Provided records:
□ □ □ □
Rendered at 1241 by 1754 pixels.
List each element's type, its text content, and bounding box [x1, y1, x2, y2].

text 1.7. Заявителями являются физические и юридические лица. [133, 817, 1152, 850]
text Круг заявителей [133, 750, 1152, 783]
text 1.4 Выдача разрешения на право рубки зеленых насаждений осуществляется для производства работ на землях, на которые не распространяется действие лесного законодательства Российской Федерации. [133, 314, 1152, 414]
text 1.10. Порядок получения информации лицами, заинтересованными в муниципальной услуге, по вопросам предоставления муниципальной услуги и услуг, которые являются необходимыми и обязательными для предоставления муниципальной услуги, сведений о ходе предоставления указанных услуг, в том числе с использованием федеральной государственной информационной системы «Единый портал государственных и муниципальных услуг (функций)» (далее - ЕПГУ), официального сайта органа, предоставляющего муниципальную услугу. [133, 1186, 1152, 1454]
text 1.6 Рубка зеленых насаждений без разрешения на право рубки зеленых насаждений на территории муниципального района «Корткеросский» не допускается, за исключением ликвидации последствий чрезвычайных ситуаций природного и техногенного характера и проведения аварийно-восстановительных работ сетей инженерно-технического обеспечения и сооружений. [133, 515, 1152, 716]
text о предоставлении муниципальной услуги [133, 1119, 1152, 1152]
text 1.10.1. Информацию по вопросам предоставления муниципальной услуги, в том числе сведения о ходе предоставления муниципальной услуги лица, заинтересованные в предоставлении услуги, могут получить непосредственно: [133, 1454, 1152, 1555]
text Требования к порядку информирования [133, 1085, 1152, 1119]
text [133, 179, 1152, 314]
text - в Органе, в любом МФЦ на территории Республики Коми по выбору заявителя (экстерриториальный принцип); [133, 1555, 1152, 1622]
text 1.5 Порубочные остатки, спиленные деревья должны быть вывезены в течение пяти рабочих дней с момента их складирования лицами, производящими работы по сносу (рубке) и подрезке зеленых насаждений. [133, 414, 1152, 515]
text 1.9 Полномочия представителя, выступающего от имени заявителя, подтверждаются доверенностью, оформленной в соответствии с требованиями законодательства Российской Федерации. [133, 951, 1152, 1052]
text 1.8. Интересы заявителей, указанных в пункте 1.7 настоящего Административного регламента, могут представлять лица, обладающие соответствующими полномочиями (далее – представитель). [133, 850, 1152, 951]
□ □ □ □
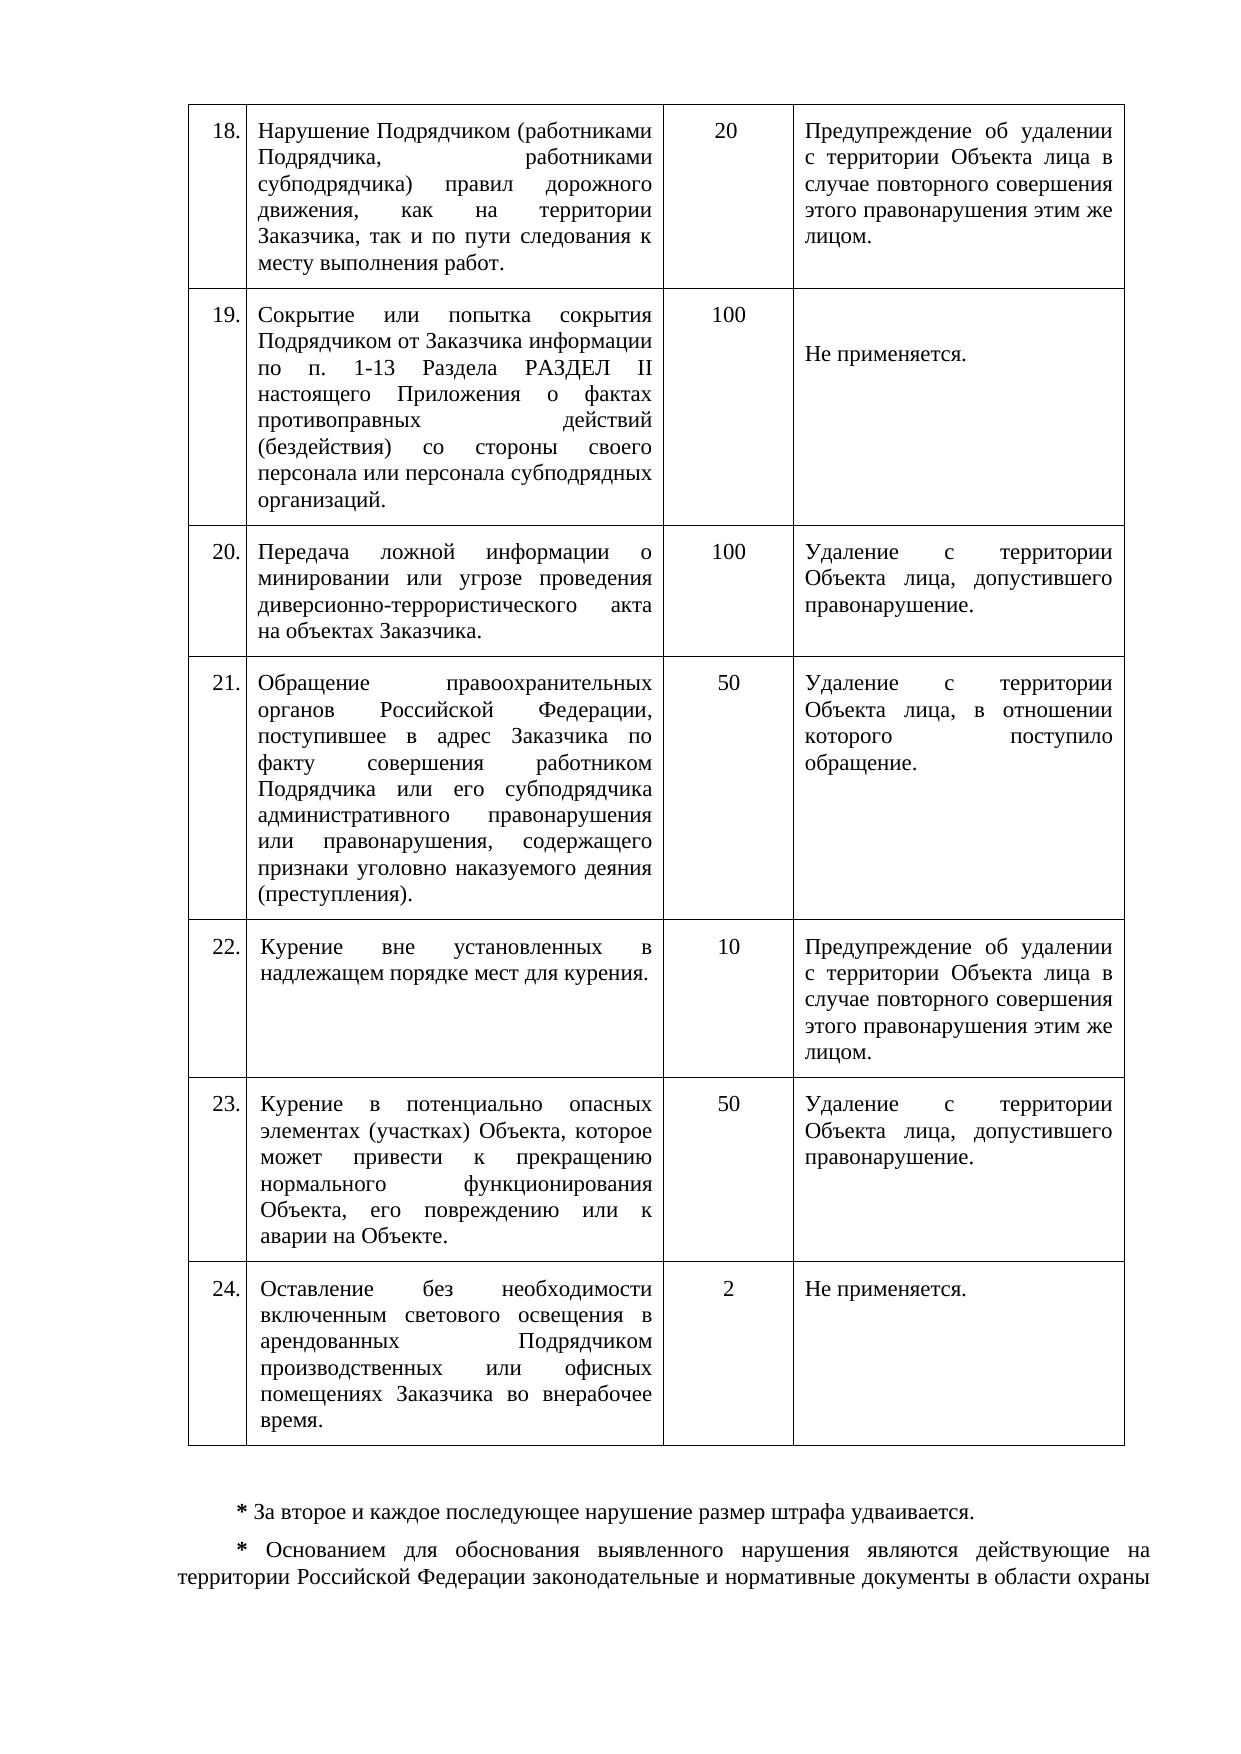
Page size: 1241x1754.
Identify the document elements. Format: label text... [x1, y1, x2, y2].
□ □ □ □
To-do item: Beginning at the line with "Page size: 1241x1754." and stopping after the line with "Identify the document", please write out every line of the data above exactly and nothing else.

Result of the exercise:
Page size: 1241x1754.
Identify the document elements. Format: label text... [x1, y1, x2, y2].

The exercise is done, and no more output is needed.